Un buyer francese ha affermato che la loro produzione sarà condizionata da questa legge e alcuni clienti sono già passati al cartone e alla fibra vegetale per I loro prodotti finite. Spera che dopo le elezioni, il nuovo governo modificherà la legge; tuttavia stanno cercando una via alternativa per convertire la loro produzione ai materiali bio entro il 2020.
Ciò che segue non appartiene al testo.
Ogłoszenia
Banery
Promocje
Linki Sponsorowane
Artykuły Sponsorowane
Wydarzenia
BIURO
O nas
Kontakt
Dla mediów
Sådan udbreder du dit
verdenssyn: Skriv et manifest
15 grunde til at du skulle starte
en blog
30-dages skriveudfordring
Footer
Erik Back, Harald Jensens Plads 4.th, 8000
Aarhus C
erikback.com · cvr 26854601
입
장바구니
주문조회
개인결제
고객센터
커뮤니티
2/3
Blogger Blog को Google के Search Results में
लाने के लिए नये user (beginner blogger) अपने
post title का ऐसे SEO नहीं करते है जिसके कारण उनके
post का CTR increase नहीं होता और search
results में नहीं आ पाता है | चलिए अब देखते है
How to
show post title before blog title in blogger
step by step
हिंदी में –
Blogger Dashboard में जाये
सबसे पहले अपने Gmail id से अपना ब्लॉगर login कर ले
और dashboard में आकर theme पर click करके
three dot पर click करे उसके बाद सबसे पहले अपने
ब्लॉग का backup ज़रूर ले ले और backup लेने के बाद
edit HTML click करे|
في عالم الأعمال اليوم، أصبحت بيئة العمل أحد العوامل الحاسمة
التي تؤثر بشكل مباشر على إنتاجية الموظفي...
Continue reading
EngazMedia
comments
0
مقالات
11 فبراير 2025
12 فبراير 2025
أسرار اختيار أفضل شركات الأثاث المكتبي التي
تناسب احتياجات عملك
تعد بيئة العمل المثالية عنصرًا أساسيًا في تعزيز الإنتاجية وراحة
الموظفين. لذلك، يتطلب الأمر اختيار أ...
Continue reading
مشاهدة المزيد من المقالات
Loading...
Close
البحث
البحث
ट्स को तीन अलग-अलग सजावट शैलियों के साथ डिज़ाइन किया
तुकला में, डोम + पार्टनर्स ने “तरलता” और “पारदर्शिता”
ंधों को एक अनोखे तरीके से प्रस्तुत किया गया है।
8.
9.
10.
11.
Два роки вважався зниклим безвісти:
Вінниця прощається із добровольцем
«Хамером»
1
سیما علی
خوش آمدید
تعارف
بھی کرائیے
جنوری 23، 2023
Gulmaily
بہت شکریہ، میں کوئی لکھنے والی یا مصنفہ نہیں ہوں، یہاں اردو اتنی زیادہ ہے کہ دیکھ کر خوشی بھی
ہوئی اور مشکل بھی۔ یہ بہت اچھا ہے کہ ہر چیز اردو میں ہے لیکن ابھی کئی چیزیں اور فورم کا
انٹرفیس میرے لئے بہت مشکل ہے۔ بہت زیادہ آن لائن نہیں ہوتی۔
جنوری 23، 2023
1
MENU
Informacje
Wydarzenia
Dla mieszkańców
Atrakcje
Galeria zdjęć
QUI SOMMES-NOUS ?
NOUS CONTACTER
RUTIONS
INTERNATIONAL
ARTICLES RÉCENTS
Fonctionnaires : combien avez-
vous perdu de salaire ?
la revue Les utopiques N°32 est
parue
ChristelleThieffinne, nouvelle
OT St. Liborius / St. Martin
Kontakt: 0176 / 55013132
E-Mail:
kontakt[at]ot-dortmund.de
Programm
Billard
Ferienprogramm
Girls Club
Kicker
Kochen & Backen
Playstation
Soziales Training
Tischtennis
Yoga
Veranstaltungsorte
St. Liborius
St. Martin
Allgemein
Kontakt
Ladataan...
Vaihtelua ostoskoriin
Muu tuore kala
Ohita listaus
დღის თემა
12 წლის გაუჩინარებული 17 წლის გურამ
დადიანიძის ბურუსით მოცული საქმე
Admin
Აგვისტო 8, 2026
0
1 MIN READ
In Turchia, Yavuz Eroğlu, presidente della Fondazione dell’Industria Plastica della Turchia (PAGEV), ha affermato, “La perdita dei trasformatori turchi che esportano i loro prodotti in Europa potrebbe raggiungere i 30 milioni USD”. In un comunicato sul sito web della PAGEV, Eroğlu ha affermato: "La Francia ha un deficit di commercio estero e dipende dalle importazioni in quest’ambito, mentre la Turchia è un produttore importante. Adottando questa regolamentazione, la Francia causa una concorrenza sleale nel mercato import dei prodotti in plastica di 500 milioni di dollari e i trasformatori della plastica in Turchia potrebbero registrare perdite fino a 30 milioni di dollari all’anno. Abbiamo un accordo di unione doganale con l’UE, ma l’Unione Europea deve ancora raggiungere una vera unione al suo interno. Abbiamo armonizzato le nostre leggi con quelle europee durante il processo di acquisizione. Tuttavia, dobbiamo confrontarci con la strana prospettiva di non essere in grado di esportare i nostri prodotti conformi all’UE in Francia dopo il 2020”.

Eroglu, membro anche del comitato esecutivo dell’European Plastics Converters (EUPC), ha aggiunto che EUPC ha fatto appello alla Commissione Europea in merito all’esecuzione di questa legge.